*Task description*:
Find the line that contains "Afghanistan" in the entries below. Write out that line and all that follow it, unchanged and alone.
The input Block Start
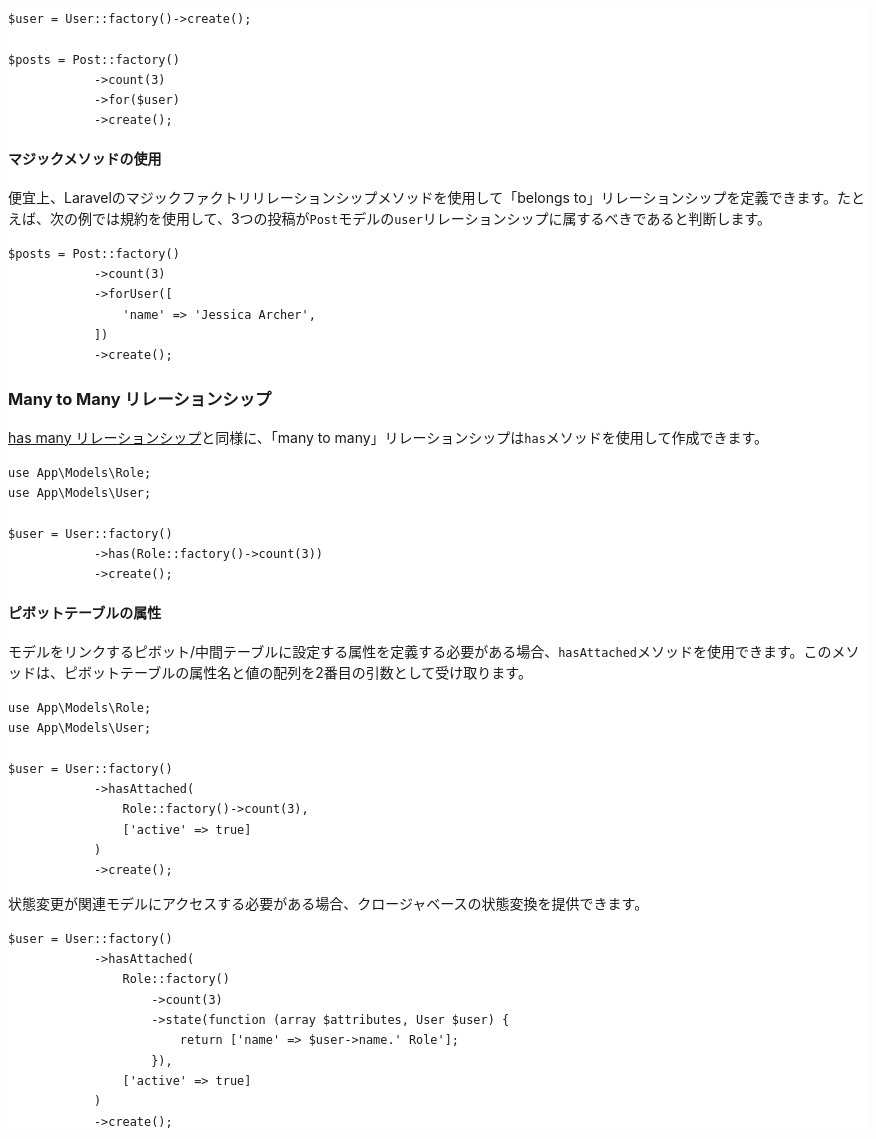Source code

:     $user = User::factory()->create();

    $posts = Post::factory()
                ->count(3)
                ->for($user)
                ->create();

<a name="belongs-to-relationships-using-magic-methods"></a>
#### マジックメソッドの使用

便宜上、Laravelのマジックファクトリリレーションシップメソッドを使用して「belongs to」リレーションシップを定義できます。たとえば、次の例では規約を使用して、3つの投稿が`Post`モデルの`user`リレーションシップに属するべきであると判断します。

    $posts = Post::factory()
                ->count(3)
                ->forUser([
                    'name' => 'Jessica Archer',
                ])
                ->create();

<a name="many-to-many-relationships"></a>
### Many to Many リレーションシップ

[has many リレーションシップ](#has-many-relationships)と同様に、「many to many」リレーションシップは`has`メソッドを使用して作成できます。

    use App\Models\Role;
    use App\Models\User;

    $user = User::factory()
                ->has(Role::factory()->count(3))
                ->create();

<a name="pivot-table-attributes"></a>
#### ピボットテーブルの属性

モデルをリンクするピボット/中間テーブルに設定する属性を定義する必要がある場合、`hasAttached`メソッドを使用できます。このメソッドは、ピボットテーブルの属性名と値の配列を2番目の引数として受け取ります。

    use App\Models\Role;
    use App\Models\User;

    $user = User::factory()
                ->hasAttached(
                    Role::factory()->count(3),
                    ['active' => true]
                )
                ->create();

状態変更が関連モデルにアクセスする必要がある場合、クロージャベースの状態変換を提供できます。

    $user = User::factory()
                ->hasAttached(
                    Role::factory()
                        ->count(3)
                        ->state(function (array $attributes, User $user) {
                            return ['name' => $user->name.' Role'];
                        }),
                    ['active' => true]
                )
                ->create();
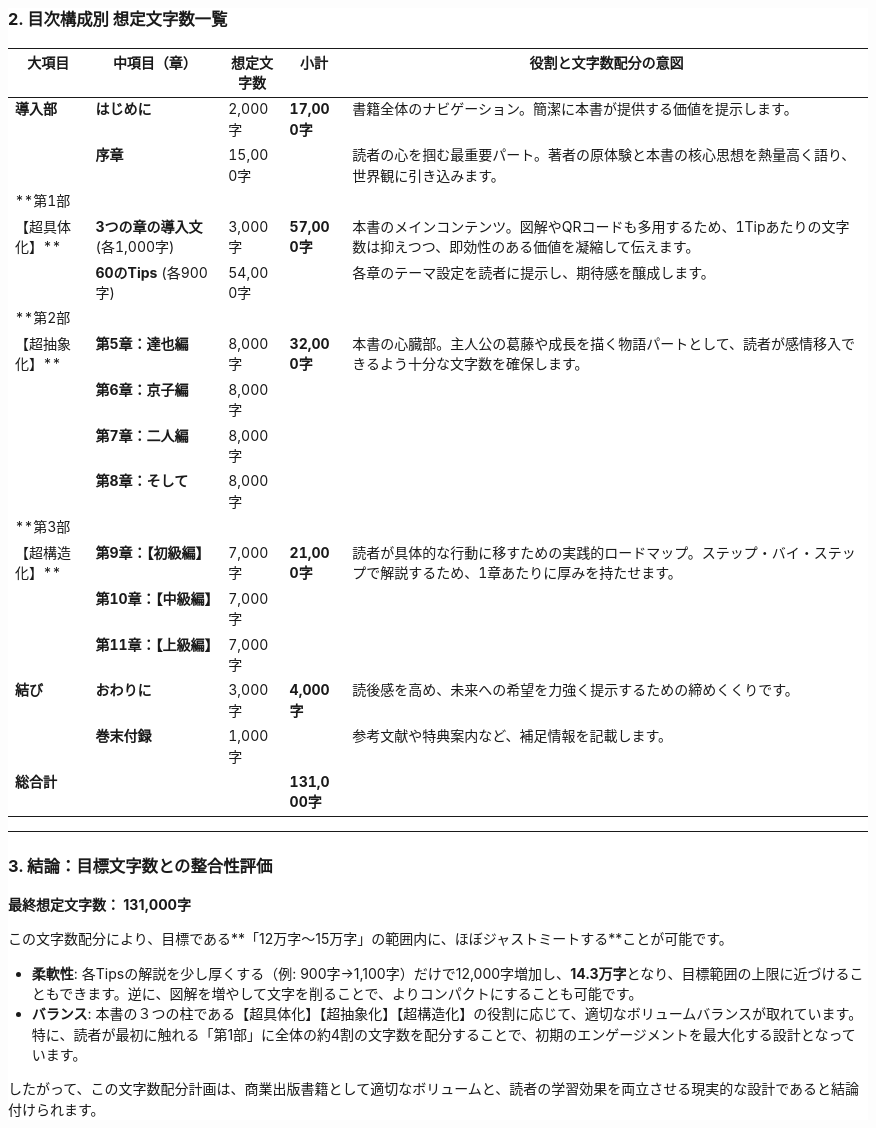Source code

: ### **2. 目次構成別 想定文字数一覧**

| 大項目 | 中項目（章） | 想定文字数 | 小計 | 役割と文字数配分の意図 |
| --- | --- | --- | --- | --- |
| **導入部** | **はじめに** | 2,000字 | **17,000字** | 書籍全体のナビゲーション。簡潔に本書が提供する価値を提示します。 |
|  | **序章** | 15,000字 |  | 読者の心を掴む最重要パート。著者の原体験と本書の核心思想を熱量高く語り、世界観に引き込みます。 |
| **第1部
【超具体化】** | **3つの章の導入文** (各1,000字) | 3,000字 | **57,000字** | 本書のメインコンテンツ。図解やQRコードも多用するため、1Tipあたりの文字数は抑えつつ、即効性のある価値を凝縮して伝えます。 |
|  | **60のTips** (各900字) | 54,000字 |  | 各章のテーマ設定を読者に提示し、期待感を醸成します。 |
| **第2部
【超抽象化】** | **第5章：達也編** | 8,000字 | **32,000字** | 本書の心臓部。主人公の葛藤や成長を描く物語パートとして、読者が感情移入できるよう十分な文字数を確保します。 |
|  | **第6章：京子編** | 8,000字 |  |  |
|  | **第7章：二人編** | 8,000字 |  |  |
|  | **第8章：そして** | 8,000字 |  |  |
| **第3部
【超構造化】** | **第9章：【初級編】** | 7,000字 | **21,000字** | 読者が具体的な行動に移すための実践的ロードマップ。ステップ・バイ・ステップで解説するため、1章あたりに厚みを持たせます。 |
|  | **第10章：【中級編】** | 7,000字 |  |  |
|  | **第11章：【上級編】** | 7,000字 |  |  |
| **結び** | **おわりに** | 3,000字 | **4,000字** | 読後感を高め、未来への希望を力強く提示するための締めくくりです。 |
|  | **巻末付録** | 1,000字 |  | 参考文献や特典案内など、補足情報を記載します。 |
| **総合計** |  |  | **131,000字** |  |

---

### **3. 結論：目標文字数との整合性評価**

**最終想定文字数： 131,000字**

この文字数配分により、目標である**「12万字～15万字」の範囲内に、ほぼジャストミートする**ことが可能です。

- **柔軟性**: 各Tipsの解説を少し厚くする（例: 900字→1,100字）だけで12,000字増加し、**14.3万字**となり、目標範囲の上限に近づけることもできます。逆に、図解を増やして文字を削ることで、よりコンパクトにすることも可能です。
- **バランス**: 本書の３つの柱である【超具体化】【超抽象化】【超構造化】の役割に応じて、適切なボリュームバランスが取れています。特に、読者が最初に触れる「第1部」に全体の約4割の文字数を配分することで、初期のエンゲージメントを最大化する設計となっています。

したがって、この文字数配分計画は、商業出版書籍として適切なボリュームと、読者の学習効果を両立させる現実的な設計であると結論付けられます。
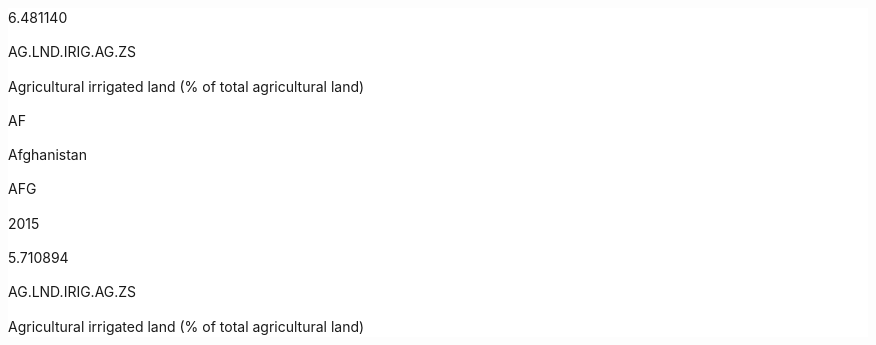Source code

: </td>

<td style="text-align:right;">

6.481140

</td>

<td style="text-align:left;">

AG.LND.IRIG.AG.ZS

</td>

<td style="text-align:left;">

Agricultural irrigated land (% of total agricultural land)

</td>

<td style="text-align:left;">

AF

</td>

<td style="text-align:left;">

Afghanistan

</td>

</tr>

<tr>

<td style="text-align:left;">

AFG

</td>

<td style="text-align:right;">

2015

</td>

<td style="text-align:right;">

5.710894

</td>

<td style="text-align:left;">

AG.LND.IRIG.AG.ZS

</td>

<td style="text-align:left;">

Agricultural irrigated land (% of total agricultural land)

</td>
The input Block End
*Exercise solution*:
Afghanistan

</td>

</tr>

<tr>

<td style="text-align:left;">

AFG

</td>

<td style="text-align:right;">

2015

</td>

<td style="text-align:right;">

5.710894

</td>

<td style="text-align:left;">

AG.LND.IRIG.AG.ZS

</td>

<td style="text-align:left;">

Agricultural irrigated land (% of total agricultural land)

</td>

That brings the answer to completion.